» Problem details: Count how many lines of the records contain the string "true", matching case exactly, and reply with that number alone.

» Data shown:
════════════════

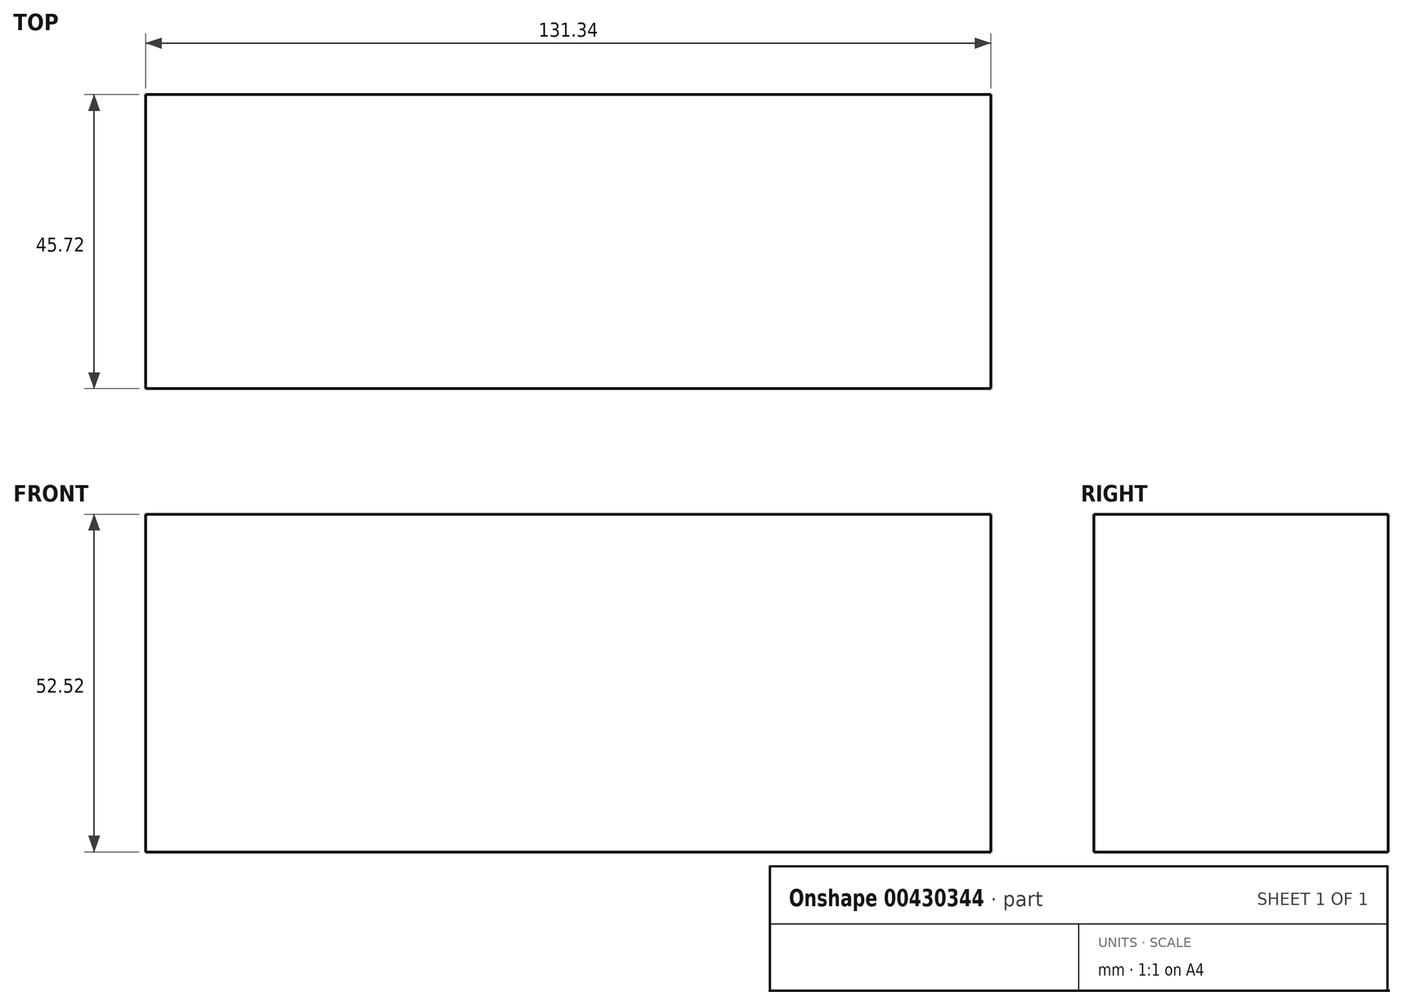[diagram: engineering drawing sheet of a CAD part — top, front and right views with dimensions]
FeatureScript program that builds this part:
annotation { "Feature Type Name" : "Feature", "Feature Type Description" : "" }
export const myFeature = defineFeature(function(context is Context, id is Id, definition is map)
    precondition{}
    {
        {
            var Q0;
            Q0=qCreatedBy(makeId("Front.planeOp"),FACE);
            var sketch = newSketch(context, id + "F0", { "sketchPlane" : qUnion([Q0])});
            skLineSegment(sketch, "E0.bottom", {"start": v(51.57, -26.26) * mm, "end": v(-51.57, -26.26) * mm});
            skLineSegment(sketch, "E0.top", {"start": v(51.57, 26.26) * mm, "end": v(-51.57, 26.26) * mm});
            skLineSegment(sketch, "E0.left", {"start": v(51.57, -26.26) * mm, "end": v(51.57, 26.26) * mm});
            skLineSegment(sketch, "E0.right", {"start": v(-51.57, -26.26) * mm, "end": v(-51.57, 26.26) * mm});
            skPoint(sketch, "E0.middle", {"position": v(0, 0) * mm});
            skSolve(sketch);
        }
        {
            var Q0;
            Q0=makeQuery(id+"F0.imprint","IMPRINT",FACE,{"disambiguationData":[TD([[makeQuery(id+"F0.imprint","IMPRINT",EDGE,{"derivedFrom":sQuery(id+"F0.wireOp",EDGE,"E0.bottom")}),-1.0]])]});
            extrude(context, id + "F1", {"entities" : qUnion([Q0]), "depth" : 45.72 * mm});
        }
        {
            var Q0;
            Q0=makeQuery(id+"F1.opExtrude","SWEPT_FACE",FACE,{"disambiguationData":[OSD([sQuery(id+"F0.wireOp",EDGE,"E0.right")])]});
            extrude(context, id + "F2", {"entities" : qUnion([Q0]), "operationType" : NewBodyOperationType.ADD, "depth" : 28.2 * mm});
        }
    });
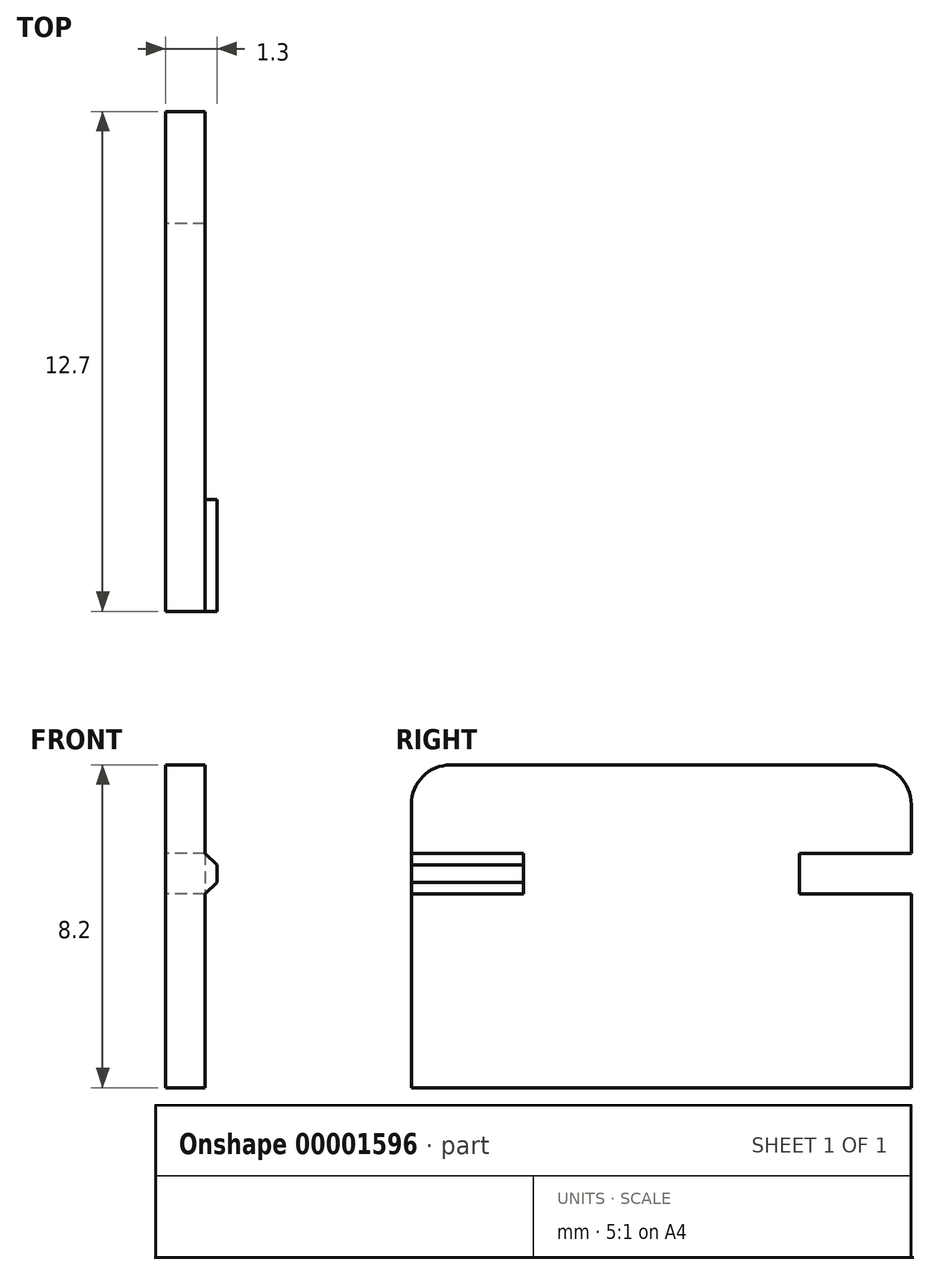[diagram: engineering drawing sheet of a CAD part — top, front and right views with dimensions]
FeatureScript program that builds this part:
annotation { "Feature Type Name" : "Feature", "Feature Type Description" : "" }
export const myFeature = defineFeature(function(context is Context, id is Id, definition is map)
    precondition{}
    {
        {
            var Q0;
            Q0=qCreatedBy(makeId("Right.planeOp"),FACE);
            var sketch = newSketch(context, id + "F0", { "sketchPlane" : qUnion([Q0])});
            skLineSegment(sketch, "E0.bottom", {"start": v(-6.35, 4.1) * mm, "end": v(6.35, 4.1) * mm});
            skLineSegment(sketch, "E0.top", {"start": v(-6.35, -4.1) * mm, "end": v(6.35, -4.1) * mm});
            skLineSegment(sketch, "E0.left", {"start": v(-6.35, 4.1) * mm, "end": v(-6.35, -4.1) * mm});
            skLineSegment(sketch, "E0.right", {"start": v(6.35, 4.1) * mm, "end": v(6.35, -4.1) * mm});
            skLineSegment(sketch, "E1.bottom", {"start": v(-6.35, 1.86) * mm, "end": v(-3.5, 1.86) * mm});
            skLineSegment(sketch, "E1.top", {"start": v(-6.35, 0.82) * mm, "end": v(-3.5, 0.82) * mm});
            skLineSegment(sketch, "E1.left", {"start": v(-6.35, 1.86) * mm, "end": v(-6.35, 0.82) * mm});
            skLineSegment(sketch, "E1.right", {"start": v(-3.5, 1.86) * mm, "end": v(-3.5, 0.82) * mm});
            skLineSegment(sketch, "E2", {"start": v(0, 10.16) * mm, "end": v(0, -7.99) * mm, "construction": true});
            skPoint(sketch, "E2.startSnap0", {"position": v(0, 4.1) * mm});
            skLineSegment(sketch, "E3.MirrorCS", {"start": v(6.35, 1.86) * mm, "end": v(6.35, 0.82) * mm});
            skLineSegment(sketch, "E4.MirrorCS", {"start": v(3.5, 1.86) * mm, "end": v(3.5, 0.82) * mm});
            skLineSegment(sketch, "E5.MirrorCS", {"start": v(6.35, 1.86) * mm, "end": v(3.5, 1.86) * mm});
            skLineSegment(sketch, "E6.MirrorCS", {"start": v(6.35, 0.82) * mm, "end": v(3.5, 0.82) * mm});
            skSolve(sketch);
        }
        {
            var Q0;
            {var subQ1=sQuery(id+"F0.wireOp",EDGE,"E0.bottom");Q0=makeQuery(id+"F0.imprint","IMPRINT",FACE,{"disambiguationData":[TD([[makeQuery(id+"F0.imprint","IMPRINT",EDGE,{"derivedFrom":subQ1}),-1.0]])]});}
            extrude(context, id + "F1", {"entities" : qUnion([Q0]), "depth" : 1 * mm});
        }
        {
            var Q0;
            Q0=makeQuery(id+"F0.imprint","IMPRINT",FACE,{"disambiguationData":[TD([[makeQuery(id+"F0.imprint","IMPRINT",EDGE,{"derivedFrom":sQuery(id+"F0.wireOp",EDGE,"E1.bottom")}),-1.0]])]});
            var Q1;
            Q1=makeQuery(id+"F0.imprint","IMPRINT",FACE,{"disambiguationData":[TD([[makeQuery(id+"F0.imprint","IMPRINT",EDGE,{"derivedFrom":sQuery(id+"F0.wireOp",EDGE,"E3.MirrorCS")}),-1.0]])]});
            extrude(context, id + "F2", {"entities" : qUnion([Q0, Q1]), "operationType" : NewBodyOperationType.ADD, "depth" : 1.3 * mm});
        }
        {
            var Q0;
            Q0=makeQuery(id+"F2.opExtrude","CAP_EDGE",EDGE,{"disambiguationData":[OSD([sQuery(id+"F0.wireOp",EDGE,"E1.top")])],"isStart":false});
            var Q1;
            Q1=makeQuery(id+"F2.opExtrude","CAP_EDGE",EDGE,{"disambiguationData":[OSD([sQuery(id+"F0.wireOp",EDGE,"E1.bottom")])],"isStart":false});
            var Q2;
            Q2=makeQuery(id+"F2.opExtrude","CAP_EDGE",EDGE,{"disambiguationData":[OSD([sQuery(id+"F0.wireOp",EDGE,"E6.MirrorCS")])],"isStart":false});
            var Q3;
            Q3=makeQuery(id+"F2.opExtrude","CAP_EDGE",EDGE,{"disambiguationData":[OSD([sQuery(id+"F0.wireOp",EDGE,"E5.MirrorCS")])],"isStart":false});
            chamfer(context, id + "F3", {"entities" : qUnion([Q0, Q1, Q2, Q3]), "width" : 0.3 * mm, "tangentPropagation" : true});
        }
        {
            var Q0;
            Q0=makeQuery(id+"F1.opExtrude","SWEPT_EDGE",EDGE,{"disambiguationData":[OSD([sQuery(id+"F0.wireOp",EDGE,"E0.bottom"),sQuery(id+"F0.wireOp",EDGE,"E0.left")])]});
            var Q1;
            Q1=makeQuery(id+"F1.opExtrude","SWEPT_EDGE",EDGE,{"disambiguationData":[OSD([sQuery(id+"F0.wireOp",EDGE,"E0.bottom"),sQuery(id+"F0.wireOp",EDGE,"E0.right")])]});
            fillet(context, id + "F4", {"entities" : qUnion([Q0, Q1]), "radius" : 1 * mm, "tangentPropagation" : true, "allowEdgeOverflow" : false});
        }
        {
            var Q0;
            Q0=makeQuery(id+"F1.opExtrude","SWEPT_BODY",BODY,{"disambiguationData":[OSD([sQuery(id+"F0.wireOp",EDGE,"E0.bottom"),sQuery(id+"F0.wireOp",EDGE,"E0.top"),sQuery(id+"F0.wireOp",EDGE,"E0.left"),sQuery(id+"F0.wireOp",EDGE,"E0.right"),sQuery(id+"F0.wireOp",EDGE,"E1.bottom"),sQuery(id+"F0.wireOp",EDGE,"E1.top"),sQuery(id+"F0.wireOp",EDGE,"E1.right"),sQuery(id+"F0.wireOp",EDGE,"E4.MirrorCS"),sQuery(id+"F0.wireOp",EDGE,"E5.MirrorCS"),sQuery(id+"F0.wireOp",EDGE,"E6.MirrorCS")])]});
            transform(context, id + "F5", {"entities" : qUnion([Q0]), "transformType" : TransformType.TRANSLATION_3D, "dx" : 0 * mm, "dy" : 0 * mm, "dz" : 0 * mm, "makeCopy" : true});
        }
        {
            var Q0;
            Q0=makeQuery(id+"F5.opPattern","COPY",BODY,{"derivedFrom":makeQuery(id+"F1.opExtrude","SWEPT_BODY",BODY,{"disambiguationData":[OSD([sQuery(id+"F0.wireOp",EDGE,"E0.bottom"),sQuery(id+"F0.wireOp",EDGE,"E0.top"),sQuery(id+"F0.wireOp",EDGE,"E0.left"),sQuery(id+"F0.wireOp",EDGE,"E0.right"),sQuery(id+"F0.wireOp",EDGE,"E1.bottom"),sQuery(id+"F0.wireOp",EDGE,"E1.top"),sQuery(id+"F0.wireOp",EDGE,"E1.right"),sQuery(id+"F0.wireOp",EDGE,"E4.MirrorCS"),sQuery(id+"F0.wireOp",EDGE,"E5.MirrorCS"),sQuery(id+"F0.wireOp",EDGE,"E6.MirrorCS")])]}),"instanceName":"1"});
            deleteBodies(context, id + "F6", {"entities" : qUnion([Q0])});
        }
    });
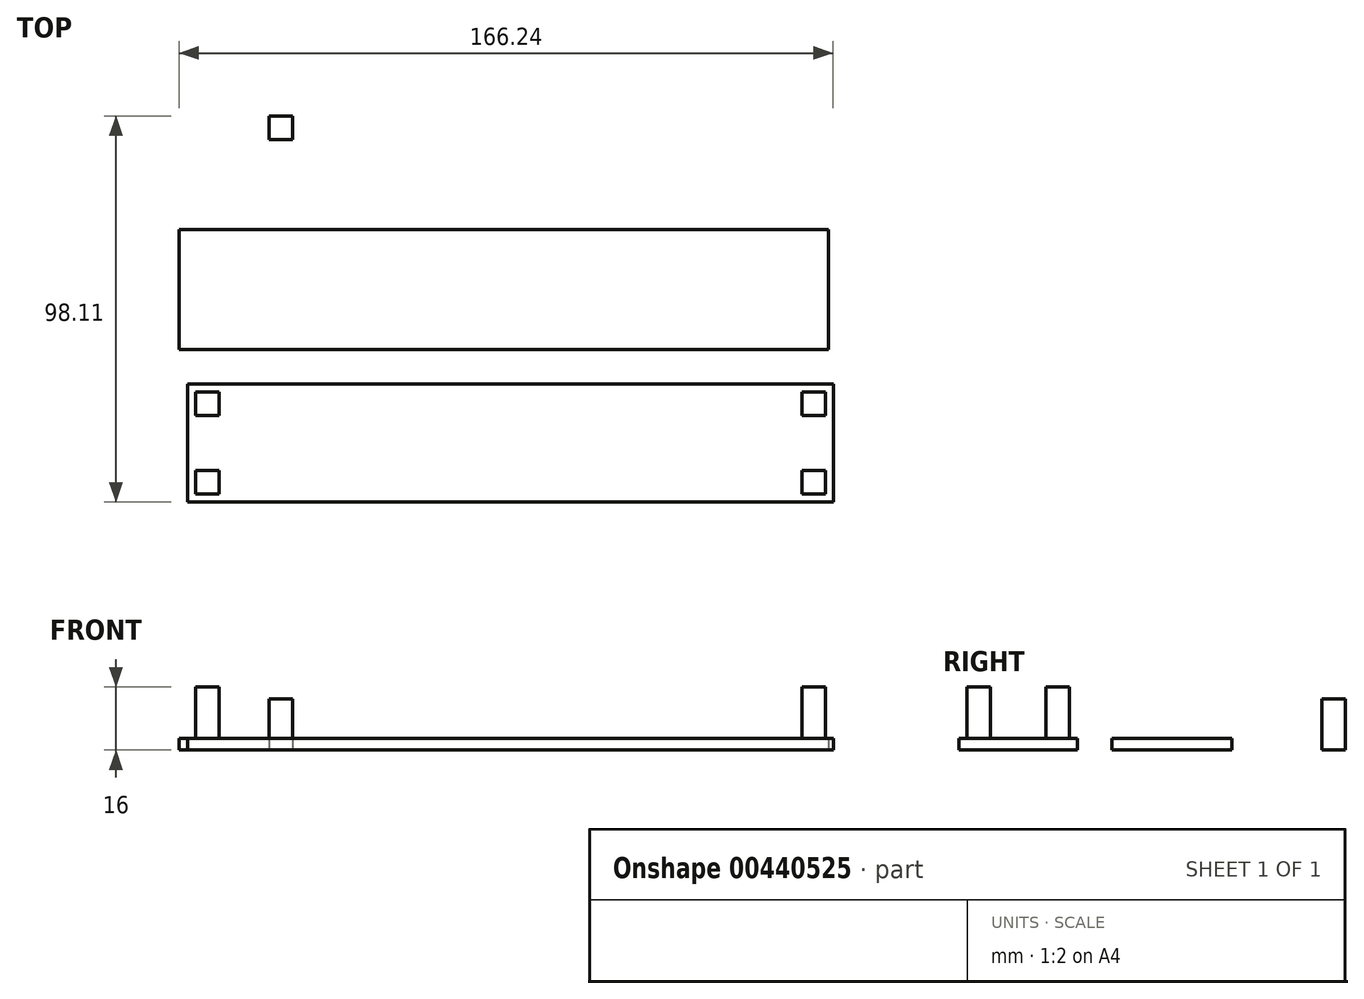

════════════════

» Reply to the task: 4